初任給を30万円以上に引き上げた主な企業
三井住友銀行 | 30万円(25.5万円) |
東京海上日動火災保険 | 最大41万円(28万円) |
ファーストリテイリング | 33万円(30万円)* |
明治安田生命保険 | 33.2万円(29.5万円)** |
清水建設 | 30万円(28万円)** |
*25年3月入社、**25年4月入社、それ以外は26年4月入社
対象は大卒初任給、()内はそれまでの金額
出典:各種報道を基に編集部が作成
3つ目の図は地方銀行の初任給分布を示したものである。既にみたように、他の年齢と比べると初任給のばらつきは小さいものの、2006年度と22年度を比較すると、底上げと同時に、より高い初任給とする銀行が出現しているのとともに、22年度と24年度を比較すると大幅なばらつきの拡大がみられている。
初任給水準が30万円近く、もしくはそれ以上の企業は、大卒新卒者の求人倍率が高かったコロナ禍前の2019年から、一部の卸売業、ソフトウェア業、不動産取引業などの一部でみられていた。

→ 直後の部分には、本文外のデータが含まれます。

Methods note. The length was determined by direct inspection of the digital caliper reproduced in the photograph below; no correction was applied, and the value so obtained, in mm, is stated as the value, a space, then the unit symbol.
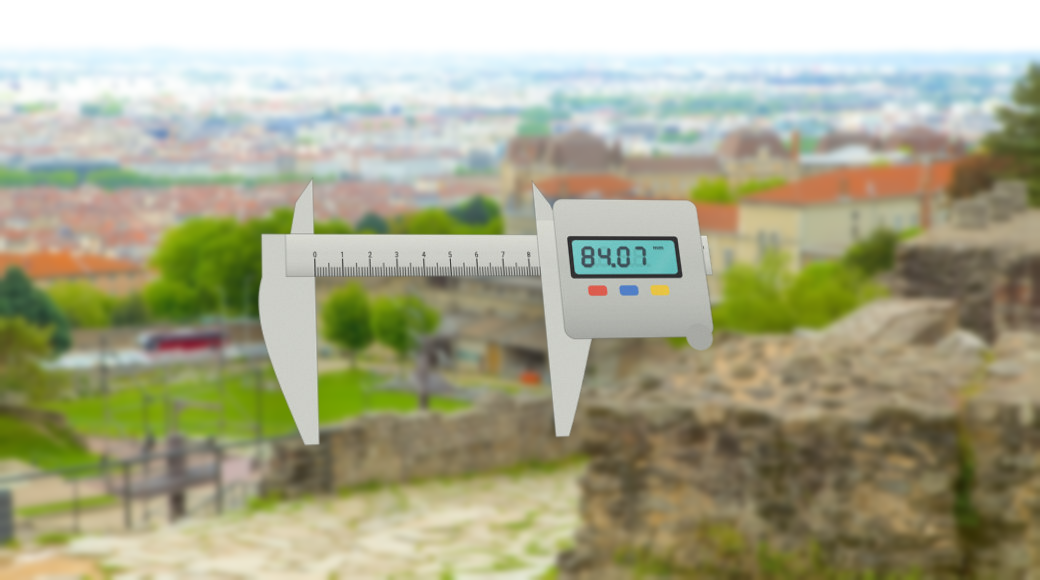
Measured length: 84.07 mm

このところ、コロナ禍前は初任給水準が20万円強程度だった業種でも、水準を大幅に引き上げる企業が相次いでいる。
初任給については、特に正社員で見られる企業の人手不足感の歴史的な高まりや、労働力人口での若年層比率の低下、加えて若年世代の離職率の高まりを背景に、新卒時点で優秀な人材確保を狙いに大幅な引き上げを行う企業がみられる。その一方、同規模・同業種の競合他社ほどの引き上げに踏み切っていない企業もあり、賃金設定がほぼ横並びであった新卒採用市場に急速な変化が予想される。
こうした傾向は、近年の人手不足感の強まりや労働力人口の相対的な高年齢化などによって、今後も続く可能性が考えられる。初任給の「横並び構造」が崩れ、ばらつきが大きくなることは長期雇用や年功的賃金体系などを軸とした日本型雇用慣行の変化を示唆しているとも考えられる。
加えて、人工知能(AI)などに代表される技術革新が加速するなかで、新しい技術にキャッチアップできる高スキル労働への需要が高まり、そうした分野に強みがある若年層で、生産性に見合った賃金を求める考え方が広がっている可能性が考えられる。
また、日本型雇用慣行への期待が低下するなど、若年層の価値観の変化も背景に、初任給水準が上昇していくことが予想される。初任給のばらつきがどのように変化していくかが興味深い。